Hardware design source files:
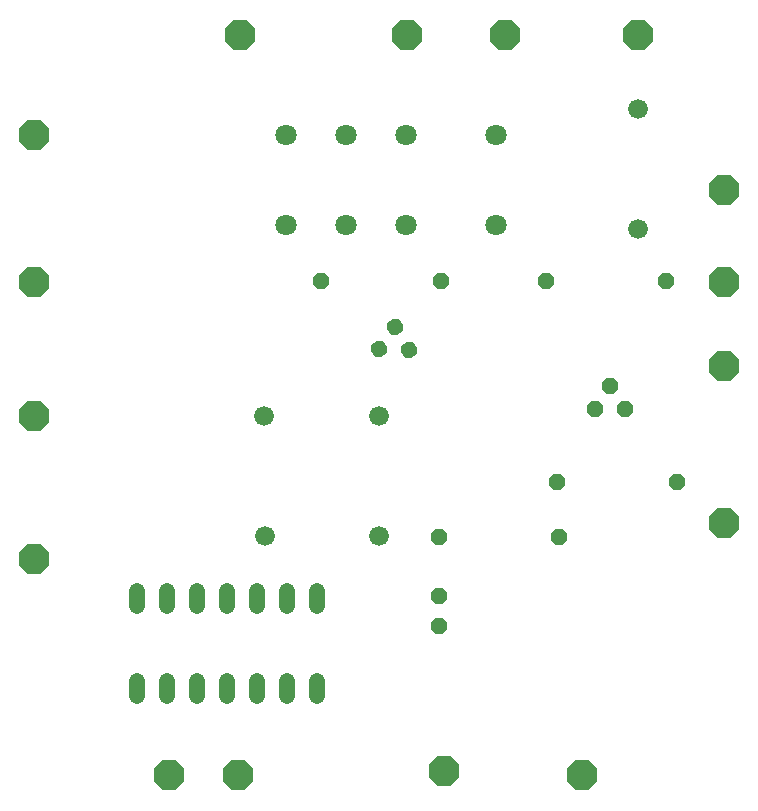
<source format=gbr>
G04 EAGLE Gerber RS-274X export*
G75*
%MOMM*%
%FSLAX34Y34*%
%LPD*%
%INBottom Copper*%
%IPPOS*%
%AMOC8*
5,1,8,0,0,1.08239X$1,22.5*%
G01*
%ADD10P,2.749271X8X22.500000*%
%ADD11P,1.429621X8X292.500000*%
%ADD12C,1.676400*%
%ADD13C,1.320800*%
%ADD14C,1.800000*%
%ADD15P,1.429621X8X380.300000*%
%ADD16P,1.429621X8X22.500000*%
%ADD17P,1.429621X8X202.500000*%
%ADD18C,0.152400*%


D10*
X382400Y658800D03*
X465500Y658800D03*
X577900Y658800D03*
D11*
X409600Y183800D03*
X409600Y158400D03*
D12*
X358700Y335900D03*
X358700Y234300D03*
X261345Y335899D03*
X262055Y234301D03*
X577700Y494300D03*
X577700Y595900D03*
D10*
X650900Y527200D03*
X650900Y245300D03*
X66800Y449800D03*
X413700Y35800D03*
X66800Y215300D03*
D13*
X153900Y112004D02*
X153900Y98796D01*
X179300Y98796D02*
X179300Y112004D01*
X306300Y112004D02*
X306300Y98796D01*
X306300Y174996D02*
X306300Y188204D01*
X204700Y112004D02*
X204700Y98796D01*
X230100Y98796D02*
X230100Y112004D01*
X280900Y112004D02*
X280900Y98796D01*
X255500Y98796D02*
X255500Y112004D01*
X280900Y174996D02*
X280900Y188204D01*
X255500Y188204D02*
X255500Y174996D01*
X230100Y174996D02*
X230100Y188204D01*
X204700Y188204D02*
X204700Y174996D01*
X179300Y174996D02*
X179300Y188204D01*
X153900Y188204D02*
X153900Y174996D01*
D14*
X457600Y498100D03*
X457600Y574300D03*
X381400Y574300D03*
X330600Y574300D03*
X279800Y574300D03*
X381400Y498100D03*
X330600Y498100D03*
X279800Y498100D03*
D10*
X650900Y378300D03*
X530900Y31800D03*
X241200Y658300D03*
X66800Y335800D03*
X180900Y31800D03*
X239000Y31800D03*
D15*
X358709Y392788D03*
X372131Y411336D03*
X384091Y391812D03*
D16*
X567100Y342300D03*
X554400Y361350D03*
X541700Y342300D03*
D10*
X66800Y574300D03*
X650900Y449800D03*
D16*
X309200Y450000D03*
X410800Y450000D03*
X500200Y450000D03*
X601800Y450000D03*
X409200Y234000D03*
X510800Y234000D03*
D17*
X610800Y280000D03*
X509200Y280000D03*
D18*
X577900Y658800D02*
X577596Y659892D01*
X466344Y659892D02*
X465500Y658800D01*
M02*

</source>
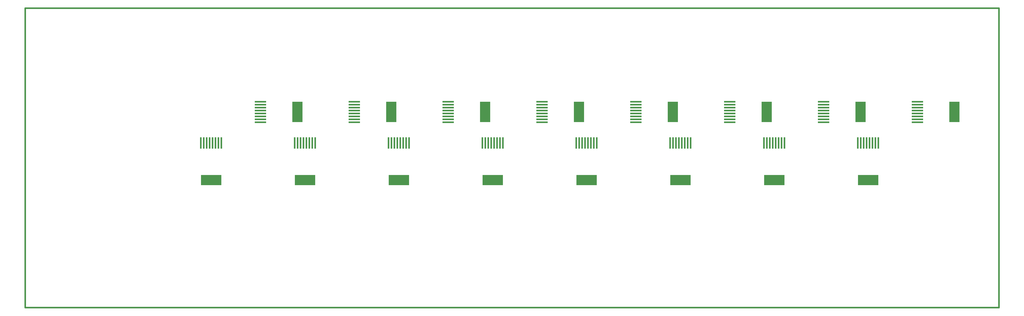
<source format=gbp>
G04 Layer_Color=128*
%FSLAX42Y42*%
%MOMM*%
G71*
G01*
G75*
%ADD13C,0.70*%
%ADD22R,8.80X4.50*%
%ADD23R,0.76X5.00*%
%ADD24R,4.50X8.80*%
%ADD25R,5.00X0.76*%
D13*
X4648Y5283D02*
X46812Y5283D01*
Y18263D01*
X4648Y18263D02*
X46812Y18263D01*
X4648Y18263D02*
X4648Y5283D01*
D22*
X41148Y10816D02*
D03*
X37084D02*
D03*
X33020D02*
D03*
X28956D02*
D03*
X24892D02*
D03*
X20828D02*
D03*
X16764D02*
D03*
X12700D02*
D03*
D23*
X41592Y12421D02*
D03*
X41465D02*
D03*
X41339D02*
D03*
X41211D02*
D03*
X41085D02*
D03*
X40958D02*
D03*
X40830D02*
D03*
X40704D02*
D03*
X37529D02*
D03*
X37402D02*
D03*
X37274D02*
D03*
X37148D02*
D03*
X37020D02*
D03*
X36893D02*
D03*
X36767D02*
D03*
X36639D02*
D03*
X33464D02*
D03*
X33338D02*
D03*
X33211D02*
D03*
X33083D02*
D03*
X32957D02*
D03*
X32830D02*
D03*
X32702D02*
D03*
X32576D02*
D03*
X29401D02*
D03*
X29273D02*
D03*
X29146D02*
D03*
X29020D02*
D03*
X28892D02*
D03*
X28765D02*
D03*
X28639D02*
D03*
X28511D02*
D03*
X25337D02*
D03*
X25210D02*
D03*
X25082D02*
D03*
X24955D02*
D03*
X24829D02*
D03*
X24701D02*
D03*
X24574D02*
D03*
X24448D02*
D03*
X21273D02*
D03*
X21146D02*
D03*
X21018D02*
D03*
X20891D02*
D03*
X20765D02*
D03*
X20638D02*
D03*
X20510D02*
D03*
X20384D02*
D03*
X17209D02*
D03*
X17082D02*
D03*
X16954D02*
D03*
X16827D02*
D03*
X16701D02*
D03*
X16574D02*
D03*
X16446D02*
D03*
X16320D02*
D03*
X13145D02*
D03*
X13018D02*
D03*
X12890D02*
D03*
X12764D02*
D03*
X12636D02*
D03*
X12510D02*
D03*
X12382D02*
D03*
X12256D02*
D03*
D24*
X44887Y13767D02*
D03*
X40823D02*
D03*
X36759D02*
D03*
X32695D02*
D03*
X28631D02*
D03*
X24567D02*
D03*
X20503D02*
D03*
X16439D02*
D03*
D25*
X43282Y14211D02*
D03*
Y14084D02*
D03*
Y13957D02*
D03*
Y13830D02*
D03*
Y13703D02*
D03*
Y13576D02*
D03*
Y13449D02*
D03*
Y13322D02*
D03*
X39218Y14211D02*
D03*
Y14084D02*
D03*
Y13957D02*
D03*
Y13830D02*
D03*
Y13703D02*
D03*
Y13576D02*
D03*
Y13449D02*
D03*
Y13322D02*
D03*
X35154Y14211D02*
D03*
Y14084D02*
D03*
Y13957D02*
D03*
Y13830D02*
D03*
Y13703D02*
D03*
Y13576D02*
D03*
Y13449D02*
D03*
Y13322D02*
D03*
X31090Y14211D02*
D03*
Y14084D02*
D03*
Y13957D02*
D03*
Y13830D02*
D03*
Y13703D02*
D03*
Y13576D02*
D03*
Y13449D02*
D03*
Y13322D02*
D03*
X27026Y14211D02*
D03*
Y14084D02*
D03*
Y13957D02*
D03*
Y13830D02*
D03*
Y13703D02*
D03*
Y13576D02*
D03*
Y13449D02*
D03*
Y13322D02*
D03*
X22962Y14211D02*
D03*
Y14084D02*
D03*
Y13957D02*
D03*
Y13830D02*
D03*
Y13703D02*
D03*
Y13576D02*
D03*
Y13449D02*
D03*
Y13322D02*
D03*
X18898Y14211D02*
D03*
Y14084D02*
D03*
Y13957D02*
D03*
Y13830D02*
D03*
Y13703D02*
D03*
Y13576D02*
D03*
Y13449D02*
D03*
Y13322D02*
D03*
X14834Y14211D02*
D03*
Y14084D02*
D03*
Y13957D02*
D03*
Y13830D02*
D03*
Y13703D02*
D03*
Y13576D02*
D03*
Y13449D02*
D03*
Y13322D02*
D03*
M02*

</source>
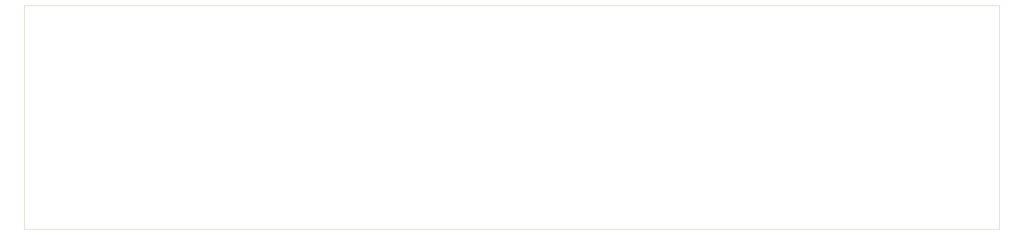
<source format=gm1>
G04 #@! TF.GenerationSoftware,KiCad,Pcbnew,5.1.12-84ad8e8a86~92~ubuntu20.04.1*
G04 #@! TF.CreationDate,2022-03-17T08:21:24-04:00*
G04 #@! TF.ProjectId,sys11-interconnect,73797331-312d-4696-9e74-6572636f6e6e,1.1*
G04 #@! TF.SameCoordinates,Original*
G04 #@! TF.FileFunction,Profile,NP*
%FSLAX46Y46*%
G04 Gerber Fmt 4.6, Leading zero omitted, Abs format (unit mm)*
G04 Created by KiCad (PCBNEW 5.1.12-84ad8e8a86~92~ubuntu20.04.1) date 2022-03-17 08:21:24*
%MOMM*%
%LPD*%
G01*
G04 APERTURE LIST*
G04 #@! TA.AperFunction,Profile*
%ADD10C,0.050000*%
G04 #@! TD*
G04 APERTURE END LIST*
D10*
X15240000Y-159385000D02*
X15240000Y-67310000D01*
X415290000Y-159385000D02*
X15240000Y-159385000D01*
X415290000Y-67310000D02*
X415290000Y-159385000D01*
X15240000Y-67310000D02*
X415290000Y-67310000D01*
M02*

</source>
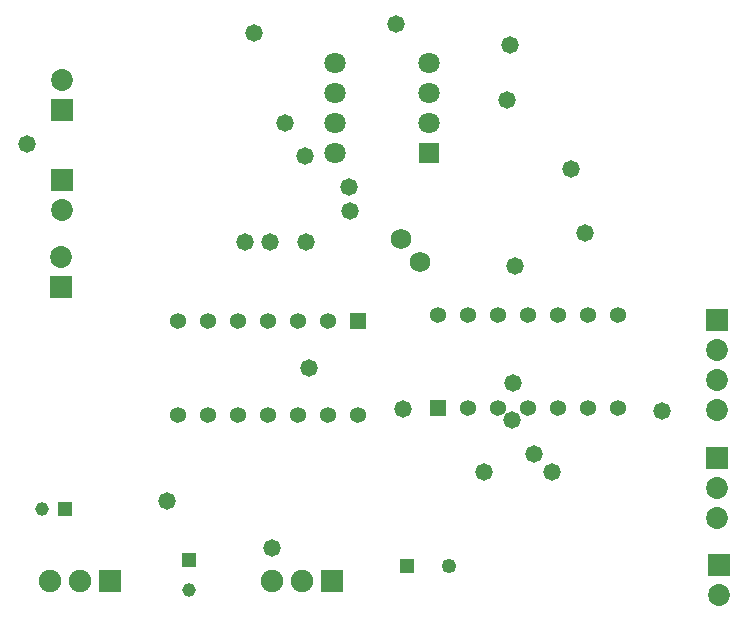
<source format=gbs>
G04*
G04 #@! TF.GenerationSoftware,Altium Limited,Altium Designer,19.1.9 (167)*
G04*
G04 Layer_Color=16711935*
%FSLAX43Y43*%
%MOMM*%
G71*
G01*
G75*
%ADD29R,1.803X1.803*%
%ADD30C,1.803*%
%ADD31C,1.727*%
%ADD32R,1.362X1.362*%
%ADD33C,1.362*%
%ADD34R,1.150X1.150*%
%ADD35C,1.150*%
%ADD36R,1.903X1.903*%
%ADD37C,1.903*%
%ADD38R,1.150X1.150*%
%ADD39R,1.250X1.250*%
%ADD40C,1.250*%
%ADD41C,1.854*%
%ADD42R,1.854X1.854*%
%ADD43C,1.473*%
D29*
X35400Y39560D02*
D03*
D30*
Y42100D02*
D03*
Y44640D02*
D03*
Y47180D02*
D03*
X27460D02*
D03*
Y44640D02*
D03*
Y42100D02*
D03*
Y39560D02*
D03*
D31*
X34600Y30300D02*
D03*
X33000Y32300D02*
D03*
D32*
X36180Y17931D02*
D03*
X29340Y25338D02*
D03*
D33*
X38720Y17931D02*
D03*
X41260D02*
D03*
X43800D02*
D03*
X46340D02*
D03*
X48880D02*
D03*
X51420D02*
D03*
Y25869D02*
D03*
X48880D02*
D03*
X46340D02*
D03*
X43800D02*
D03*
X41260D02*
D03*
X38720D02*
D03*
X36180D02*
D03*
X29340Y17400D02*
D03*
X26800D02*
D03*
X24260D02*
D03*
X21720D02*
D03*
X19180D02*
D03*
X16640D02*
D03*
X14100D02*
D03*
Y25338D02*
D03*
X16640D02*
D03*
X19180D02*
D03*
X21720D02*
D03*
X24260D02*
D03*
X26800D02*
D03*
D34*
X4600Y9400D02*
D03*
D35*
X2600D02*
D03*
X15100Y2550D02*
D03*
D36*
X27200Y3300D02*
D03*
X8340D02*
D03*
D37*
X24660D02*
D03*
X22120D02*
D03*
X5800D02*
D03*
X3260D02*
D03*
D38*
X15100Y5050D02*
D03*
D39*
X33550Y4600D02*
D03*
D40*
X37050D02*
D03*
D41*
X4300Y45740D02*
D03*
Y34700D02*
D03*
X4200Y30740D02*
D03*
X59800Y8660D02*
D03*
Y11200D02*
D03*
Y22880D02*
D03*
Y20340D02*
D03*
Y17800D02*
D03*
X59900Y2100D02*
D03*
D42*
X4300Y43200D02*
D03*
Y37240D02*
D03*
X4200Y28200D02*
D03*
X59800Y13740D02*
D03*
Y25420D02*
D03*
X59900Y4640D02*
D03*
D43*
X47400Y38200D02*
D03*
X25200Y21300D02*
D03*
X28600Y36700D02*
D03*
X42200Y48700D02*
D03*
X48600Y32800D02*
D03*
X13200Y10100D02*
D03*
X25000Y32000D02*
D03*
X32600Y50500D02*
D03*
X1300Y40300D02*
D03*
X20600Y49700D02*
D03*
X28700Y34600D02*
D03*
X24900Y39300D02*
D03*
X23200Y42100D02*
D03*
X22100Y6100D02*
D03*
X21900Y32000D02*
D03*
X42000Y44000D02*
D03*
X33200Y17900D02*
D03*
X42700Y30000D02*
D03*
X19800Y32000D02*
D03*
X44300Y14100D02*
D03*
X45800Y12500D02*
D03*
X40000D02*
D03*
X55100Y17700D02*
D03*
X42400Y16900D02*
D03*
X42500Y20100D02*
D03*
M02*

</source>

*YOUR OBJECTIVE*
Copy out, exactly and alone, the lines of the entries above between the ones holding "X255500Y112004D01*" and "X239000Y31800D03*", inclusive.

*PROBLEM SOLUTION*
X255500Y112004D01*
X280900Y174996D02*
X280900Y188204D01*
X255500Y188204D02*
X255500Y174996D01*
X230100Y174996D02*
X230100Y188204D01*
X204700Y188204D02*
X204700Y174996D01*
X179300Y174996D02*
X179300Y188204D01*
X153900Y188204D02*
X153900Y174996D01*
D14*
X457600Y498100D03*
X457600Y574300D03*
X381400Y574300D03*
X330600Y574300D03*
X279800Y574300D03*
X381400Y498100D03*
X330600Y498100D03*
X279800Y498100D03*
D10*
X650900Y378300D03*
X530900Y31800D03*
X241200Y658300D03*
X66800Y335800D03*
X180900Y31800D03*
X239000Y31800D03*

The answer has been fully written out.